Dem Fall lag folgender Sachverhalt zugrunde: Während einer Unterrichtspause Anfang Januar 2000 schmiss ein 13jähriger Schüler einen Feuerwerkskörper in Richtung einer Gruppe von Mädchen. Durch die Detonation des Feuerwerkskörpers wurde eines der Mädchen verletzt. Diese klagte aufgrund dessen auf Schadenersatz.
Sowohl das Landgericht Mainz als auch das Oberlandesgericht Koblenz wiesen die Klage ab. Zur Begründung führte das Oberlandesgericht aus, dass ein Anspruch auf Schadenersatz wegen der Haftungsbeschränkung aus §§ 105, 106 Abs. 1 SGB VII nicht in Betracht kam. Dem Schüler sei kein vorsätzliches Handeln vorzuwerfen gewesen. Die Haftungserleichterung griff ein, da das Oberlandesgericht die Verletzungshandlung als schulbezogen ansah. Das klägerische Mädchen sah dies hingegen anders und legte gegen die Entscheidung Revision ein.
Der Bundesgerichtshof bestätigte das Berufungsurteil und wies die Revision der Klägerin zurück. Der Haftungsausschluss des beklagten Schülers habe sich aus den §§ 104 Abs. 1, 105 Abs. 1 SGB VII in Verbindung mit § 106 Abs. 1 Nr. 1 und § 3 Abs. 1 Nr. 8b SGB VII ergeben.
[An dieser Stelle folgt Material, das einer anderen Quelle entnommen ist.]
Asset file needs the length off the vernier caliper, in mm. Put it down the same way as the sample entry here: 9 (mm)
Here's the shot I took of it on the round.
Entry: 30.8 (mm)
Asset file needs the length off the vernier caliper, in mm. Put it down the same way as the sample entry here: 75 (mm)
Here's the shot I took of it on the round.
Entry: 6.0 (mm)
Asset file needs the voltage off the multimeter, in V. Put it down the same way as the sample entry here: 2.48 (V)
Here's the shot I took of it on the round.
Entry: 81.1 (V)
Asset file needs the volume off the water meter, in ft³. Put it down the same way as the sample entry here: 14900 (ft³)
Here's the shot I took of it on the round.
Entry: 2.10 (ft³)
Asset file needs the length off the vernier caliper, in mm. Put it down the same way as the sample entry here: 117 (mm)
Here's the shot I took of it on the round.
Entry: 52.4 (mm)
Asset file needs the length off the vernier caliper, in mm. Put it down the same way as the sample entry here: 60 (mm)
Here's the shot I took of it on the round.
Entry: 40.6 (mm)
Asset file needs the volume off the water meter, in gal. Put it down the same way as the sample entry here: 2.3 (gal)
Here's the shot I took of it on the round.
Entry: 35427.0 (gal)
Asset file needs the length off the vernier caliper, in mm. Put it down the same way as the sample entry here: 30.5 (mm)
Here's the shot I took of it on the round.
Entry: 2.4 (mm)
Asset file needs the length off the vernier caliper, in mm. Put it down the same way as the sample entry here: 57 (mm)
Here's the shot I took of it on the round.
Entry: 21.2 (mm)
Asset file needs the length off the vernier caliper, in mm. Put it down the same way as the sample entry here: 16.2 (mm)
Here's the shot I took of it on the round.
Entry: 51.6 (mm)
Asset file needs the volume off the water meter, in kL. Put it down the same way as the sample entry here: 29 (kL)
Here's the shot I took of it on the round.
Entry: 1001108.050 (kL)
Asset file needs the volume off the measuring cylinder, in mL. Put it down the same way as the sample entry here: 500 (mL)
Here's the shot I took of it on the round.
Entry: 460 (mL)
Nach diesen Vorschriften hafte der Schüler einer allgemeinbildenden Schule nicht auf Schadenersatz, wenn er während des Schulbesuchs einen Schulunfall verursacht und den Unfall nicht vorsätzlich herbeigeführt hatte.
Eine solche sogenannte schulbezogene Verletzungshandlung habe nach Auffassung des Bundesgerichtshofs vorgelegen. Eine Verletzungshandlung sei schulbezogen, so die Bundesrichter weiter, wenn sie auf der typischen Gefährdung aus engem schulischen Kontakt beruht und deshalb einen inneren Bezug zum Besuch der Schule aufweist. Danach seien Verletzungshandlungen schulbezogen, die aus Spielereien, Neckereien und Raufereien unter den Schülern hervorgegangenen sind. Ebenso gehören dazu Verletzungen, die in Neugier, Sensationslust und dem Wunsch, den Schulkameraden zu imponieren, verursacht wurden. Das gleiche gelte für Verletzungshandlungen, die auf übermütigen und bedenkenlosen Verhaltensweisen in einer Phase der allgemeinen Lockerung und Disziplin beruhen.
Da der Haftungsausschluss bei Schulunfällen dazu bestimmt ist, den Schulfrieden und das ungestörte Zusammenleben von Lehrern und Schülern in der Schule zu gewährleisten, dürfe die Haftungserleichterung nach Einschätzung des Bundesgerichtshofs nicht eingeschränkt angewendet werden.
Diese Grundsätze zugrunde gelegt sei die Entscheidung des Oberlandesgerichts nicht zu beanstanden gewesen, so der Bundesgerichtshof schließlich. Für das Vorliegen einer schulbezogenen Verletzungshandlung habe maßgeblich gesprochen, dass sich der Unfall während der Unterrichtspause auf dem Schulhof ereignete und daher eine enge räumliche und zeitliche Nähe zum Schulbetrieb bestand. Zudem sei das Verhalten des beklagten Schülers als übermütig und als Imponiergehabe zu bezeichnen gewesen.